Contact Us
News

Brokerage IPOs: A Shot In The Arm or 'Another Master To Answer To'?

Amid chatter that Cushman & Wakefield may be eyeing a post-merger IPO, the question arises: why go public now, as brokerage stocks haven’t exactly had a Q1 to write home about?

Placeholder

Bill Boyd (pictured), senior managing director at LA-based brokerage Charles Dunn Co, has been in the business since 1981. He remembers the process of CBRE (then just called CB) being taken public in the late ‘80s.

“I saw the changeover,” he says. “When a brokerage firm goes public and now has a shareholder interest to report to and be responsible to, it takes the agents away from being client-centric. It’s another master to answer to.”  

The best thing for a relationship with a client, Bill says, is sometimes to advise against doing a deal at a particular time, and working with a client over a longer-term period to meet their space needs—hardly what shareholders typically want to hear.

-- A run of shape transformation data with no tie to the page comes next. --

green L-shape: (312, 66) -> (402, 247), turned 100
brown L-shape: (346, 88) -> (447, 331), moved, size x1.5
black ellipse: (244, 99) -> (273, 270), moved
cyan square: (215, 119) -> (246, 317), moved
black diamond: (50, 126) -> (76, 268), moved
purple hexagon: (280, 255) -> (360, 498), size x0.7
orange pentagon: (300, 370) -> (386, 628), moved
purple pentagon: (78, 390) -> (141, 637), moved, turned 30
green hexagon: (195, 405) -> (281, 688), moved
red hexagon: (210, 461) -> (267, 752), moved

But what some call a burden, others call an opportunity. Marcus & Millichap SVP Adam Christofferson says the added discipline of being a public company has helped his agents and the firm hit growth goals. But the firm, which went public in 2013, only handles sales transactions and doesn’t do leasing, and Adam notes that the shorter time horizon to get leasing deals done might cast that outside shareholder pressure in a different light.

He says the company, which expanded into Canada last year, went public mainly to access capital to help it open new offices and expand into more markets.

Another firm that’s rapidly growing—but doing it as a private company—is Avison Young. The firm’s CEO, Mark Rose, tells us that he and his firm’s leadership interviewed hundreds of clients in ’07 and ’08 as part of working out which direction the firm would take. He says those clients told him directly that they were uneasy with a brokerage motivated by EPS and having to report earnings every 90 days. 

“They told us, again and again," he says, "‘we need you to think more about us, the client and less about the shareholders.’”

Placeholder

So why go public? Mark (shown with his daughter, Marissa, an associate at Avison Young), says the share price premium the ownership can get in an IPO is a bigger reason for launching an IPO than some may admit.

“If you look at the brokerages that are now public, they all did it more for takeouts of existing shareholders than for any other reasons,” he says. “The owners were able to cash out.”

Does he feel that temptation? “Not one bit,” he tells us. “We structured this company to be private forever.”

Greif & Co CEO Lloyd Greif, whose investment banking firm specializes in working with midsized companies as they scale, says there may be more to it than ownership cashing out. He notes that you can’t underestimate the power of the ego.

Being able to say “we’re traded on the NYSE” does roll off the tongue. And an IPO can be a way to maintain some control over the direction of a company without holding onto quite as significant a stake.

And when firms are bought by other firms, who’s usually doing the buying? As Lloyd reminds us, the liquidity and access to capital to be able to buy a smaller firm or pull off a merger is another reason to pull the trigger on an IPO.

But does the recent wave of brokerage M&A have any gas left in the tank? As Adam puts it, “the big dominoes have probably already fallen,” but we may still see smaller M&A deals trickle in.

Will that mean more IPOs? Not if Avison Young’s experience can be taken as an example. The firm has managed to acquire more than 30 companies as a private firm in the last seven years.

Mark says the question of whether to go public was recently brought before the company’s 300 principals for a vote. Nearly 100% voted not to take the firm public, Mark says.

“But hey," Mark says, "if those 300 people happen to change their minds, then anything can happen.”